2.3.3. Measurement of Phosphorylated NFκB/p65

Nuclear translocation of phosphorylated NFκB/p65 was assessed using ImageStream technology. Briefly, 1.2 × 106 cells were seeded per well in 4 mL culture medium in a 6-well plate. Cells were stimulated without/with PMA 5 ng/mL for 24 h, followed by treatment without/with TNF-α 10 ng/mL or IL-1β 10 ng/mL for 1 h. Cells were then directly fixed with 4% formaldehyde for 15 min at 37 °C, collected and washed with 1× tris-buffered saline (TBS), permeabilized with 0.5% Triton X-100 for 20 min at RT, and blocked unwanted background with 3% goat serum (all from Sigma-Aldrich, Buchs, Switzerland). Subsequently, cells were incubated overnight with anti-NFκB/p65 antibody or isotype control antibody at 5 µg/mL at 4 °C. After incubation, samples were washed three times and incubated with Alexa Flour 594-tagged secondary antibody at 2.5 µg/mL for one hour at RT in the dark. Afterwards, samples were washed twice and nuclei were counterstained with DAPI (Sigma-Aldrich, Buchs, Switzerland). NFκB phosphorylation and nuclear translocation were measured on a Cytek® Amnis® ImageStream®X Mk II imaging flow cytometer. A total of 5000 events in single-cell gating were recorded for each sample. Image analysis was performed and similarity scores were calculated using IDEAS® software 6.3 to quantify the translocation of NFκB/p65 (Cytek® Biosciences, Amsterdam, The Netherland).

2.4. Statistical Analysis

Statistical analysis was performed using STATISTICA 13.0 (StatSoft, Inc., Tulsa, OK, USA). Data are presented as medians, interquartile ranges, 10–90 percentiles, and means. Normality was determined using the Shapiro–Wilk test. Kruskal–Wallis, Mann–Whitney U, and Wilcoxon tests were applied for data with non-normal distribution. Results were corrected for multiple testing. p < 0.05 was considered statistically significant.

3. Results

3.1. Modulation of NOP and Nociceptin by PMA

NOP was constitutively expressed in THP-1 cells at both the mRNA and protein levels. Although NOP mRNA was not affected by PMA after 24 h, cell surface NOP protein levels were increased in PMA-treated cells (Figure 1A). ppNOC mRNA was below the detection limit in untreated cells, whereas intracellular nociceptin protein could be detected. In THP-1 cells stimulated with PMA 5 ng/mL for 24 h, ppNOC mRNA and intracellular nociceptin protein levels were increased (Figure 1B).
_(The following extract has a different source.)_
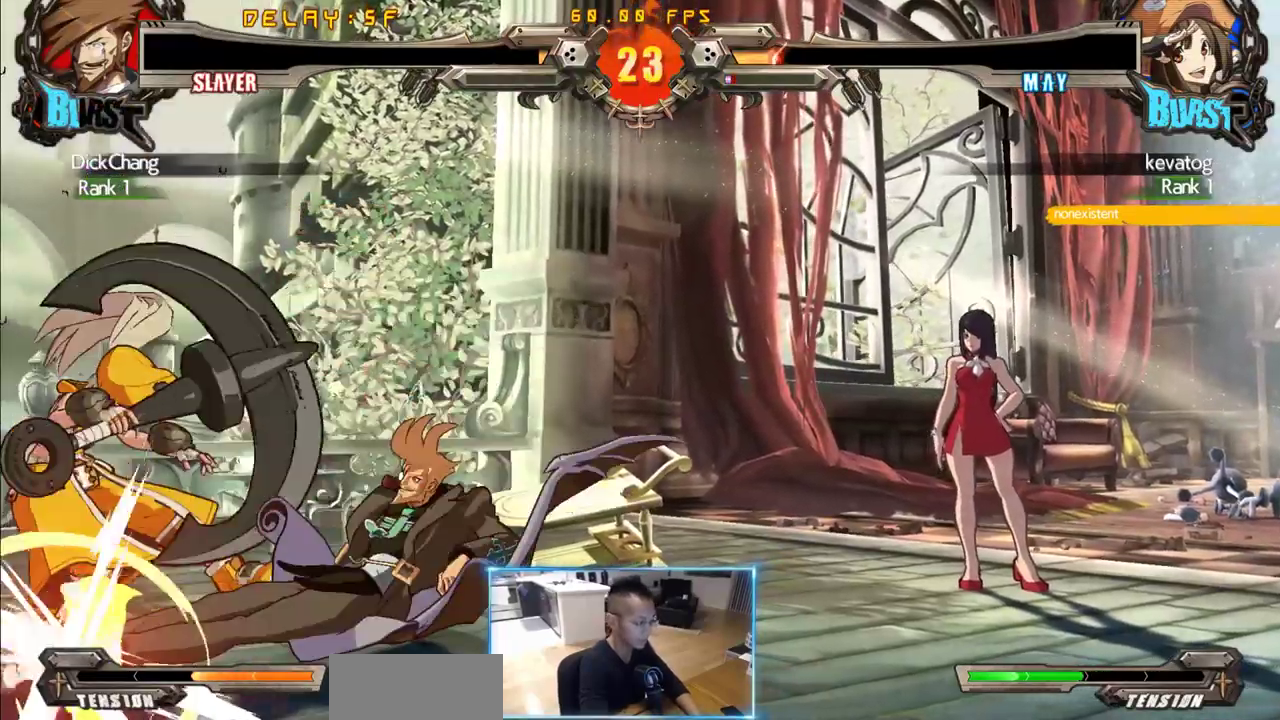
{"dt_ms": 500, "buttons": ["DPAD_LEFT"], "events": [[83, "DPAD_DOWN", "up"], [83, "DPAD_RIGHT", "up"], [266, "DPAD_LEFT", "down"]]}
3.2. Dose-Dependent Effects of Cytokines and NFκB Inhibitors

Concentration ranges of 0.1 to 10 ng/mL for TNF-α and IL-1β and 1 to 100 ng/mL for IL-10 were used. Results showed that TNF-α combined with PMA suppressed NOP and ppNOC mRNA expression in a dose-dependent manner. IL-1β dose-dependently prevented the upregulating effect of PMA on ppNOC mRNA after 24 h. No obvious dose–response effects of IL-10 on ppNOC and NOP mRNA levels were observed (Figure 2A,B). Based on these results, TNF-α 10 ng/mL and IL-1β 10 ng/mL were used in further experiments. In addition, cells were pretreated without/with various concentrations of NFκB inhibitors BAY 11-7082 (BAY), JSH-23 (JSH), or anacardic acid (AA) for 1 h, followed by exposure to LPS 100 ng/mL for 6 h. qPCR analysis indicated BAY, JSH, and AA affected the LPS-induced IL1B mRNA expression in a dose-dependent manner (Figure 2C). Based on this pilot testing, NFκB inhibitors were used at 100 nM in the subsequent experiments.
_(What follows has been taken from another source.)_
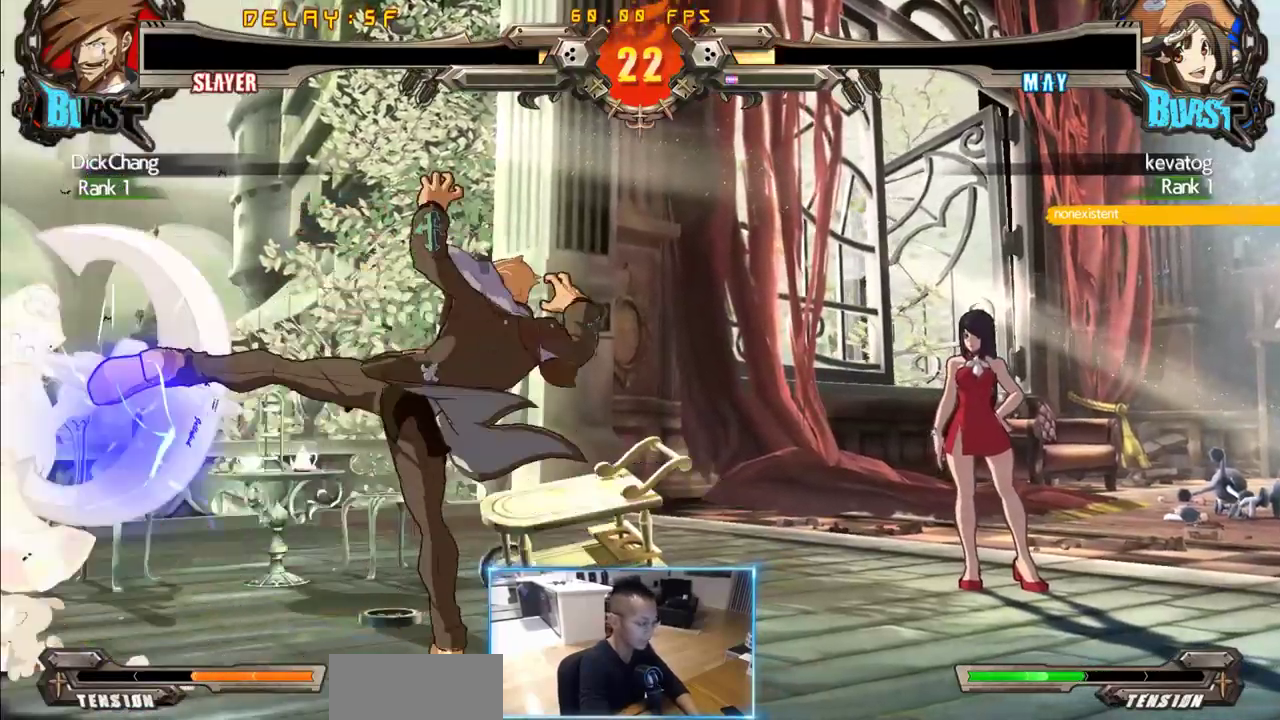
{"dt_ms": 500, "buttons": ["DPAD_DOWN", "DPAD_RIGHT"], "events": [[383, "DPAD_DOWN", "down"], [383, "DPAD_LEFT", "up"], [416, "DPAD_RIGHT", "down"]]}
3.3. Effects of TNF-α and IL-1β on NOP and ppNOC mRNA

To investigate the effects of cytokines on NOP and ppNOC mRNA expression, cells were cultured without/with PMA 5 ng/mL in the presence or absence of TNF-α or IL-1β for 24 h. The results showed that PMA alone had no impact on NOP mRNA, whereas PMA + TNF-α exerted a suppressive effect on NOP mRNA expression compared to PMA-treated cultures, while IL-1β combined with PMA did not affect NOP mRNA levels (Figure 3A). As for nociceptin, PMA significantly increased ppNOC mRNA expression after 24 h, compared to an untreated control. TNF-α and IL-1β attenuated the upregulating effect of PMA on ppNOC mRNA levels compared to a PMA-treated group. No changes in ppNOC mRNA were observed in cells treated with TNF-α or IL-1β alone (Figure 3B).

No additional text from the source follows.